Thanksgiving Day Photo Mini-Trip

Nov 23, 2006

After a nice T-day at Karl's, the skies were so crystal clear following a cold front that I had to do some astrophotography. I had with me the 8" f/4 LXD75 reflector and ST2000XCM. Trouble with the battery power, and by the time I got set up my planned target - the Veil Nebula - was too low. I settled for IC 1396 complex, near Mu Cephei, I spent valuable time trying to compose this faint and unfamiliar subject and it was now getting pretty low too. Add in bad post-cold front seeing, low altitude, and the dodgey rack/pinion focuser / camera connection leading to strong coma and poor focus... and the results aren't great, but it'll help me plan my next attempt. I decided to hope the same focus and calibration would work for the nearby planetary nebula NGC 7139. A single shot of 5 minutes and I was pretty cold and ready for sleep.

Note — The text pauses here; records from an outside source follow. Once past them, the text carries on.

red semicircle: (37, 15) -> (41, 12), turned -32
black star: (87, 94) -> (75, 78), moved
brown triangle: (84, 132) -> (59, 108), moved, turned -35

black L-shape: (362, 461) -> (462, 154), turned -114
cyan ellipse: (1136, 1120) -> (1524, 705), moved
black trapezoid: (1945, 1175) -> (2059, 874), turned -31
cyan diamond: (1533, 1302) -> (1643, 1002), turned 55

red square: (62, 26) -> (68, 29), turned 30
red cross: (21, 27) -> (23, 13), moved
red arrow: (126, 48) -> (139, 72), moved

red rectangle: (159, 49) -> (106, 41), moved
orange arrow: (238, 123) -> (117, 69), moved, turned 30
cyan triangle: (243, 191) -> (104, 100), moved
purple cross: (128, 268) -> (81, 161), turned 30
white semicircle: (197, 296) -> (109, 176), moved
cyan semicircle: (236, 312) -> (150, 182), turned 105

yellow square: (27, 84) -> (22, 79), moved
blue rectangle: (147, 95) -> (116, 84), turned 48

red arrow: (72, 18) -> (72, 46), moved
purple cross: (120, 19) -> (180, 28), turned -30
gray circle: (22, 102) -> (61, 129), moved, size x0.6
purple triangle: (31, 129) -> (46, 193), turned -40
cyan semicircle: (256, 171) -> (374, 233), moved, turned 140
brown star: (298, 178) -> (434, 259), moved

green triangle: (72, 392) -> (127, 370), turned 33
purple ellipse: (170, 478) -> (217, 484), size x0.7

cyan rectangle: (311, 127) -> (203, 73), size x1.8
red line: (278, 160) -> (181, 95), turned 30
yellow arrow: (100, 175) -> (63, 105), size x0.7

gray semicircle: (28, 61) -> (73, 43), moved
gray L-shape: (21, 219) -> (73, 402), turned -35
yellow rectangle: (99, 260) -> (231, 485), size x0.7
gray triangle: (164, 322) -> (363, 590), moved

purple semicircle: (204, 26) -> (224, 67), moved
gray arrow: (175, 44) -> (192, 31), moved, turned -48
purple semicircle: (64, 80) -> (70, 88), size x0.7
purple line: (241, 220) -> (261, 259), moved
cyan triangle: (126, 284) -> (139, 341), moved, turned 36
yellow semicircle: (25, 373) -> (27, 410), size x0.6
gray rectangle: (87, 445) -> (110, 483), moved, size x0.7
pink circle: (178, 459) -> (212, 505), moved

IC 1396 in Cepheus. 9x5min stack (Registax3), and post-processed in Photoshop CS2: Curves, AstroTools actions - 5x 'make stars smaller', 'enhance DSO and reduce stars', brightness, contrast. No cropping. This is a small part of this 3 degree wide nebula - it is the region closest to Mu Cephei. The red H-alpha emission on the surface of the dark nebula on the left is on the far right of this exquisite image from the web.

NGC 7139 in Cepheus. Single 5min experimental shot. This tiny 80" planetary nebula is magnitude 13.3 and nearly lost in the 90' field of view. It required a heck of a lot of yanking to pull it out of the noise. Photoshop CS2 + AstroTools actions: 5x 'make stars smaller',contrast, levels, magnetic lasso around nebula then gaussian blurred, and cropped severely. The altitude was about 25 degrees. Clearly, it requires much more time on a longer focal length setup.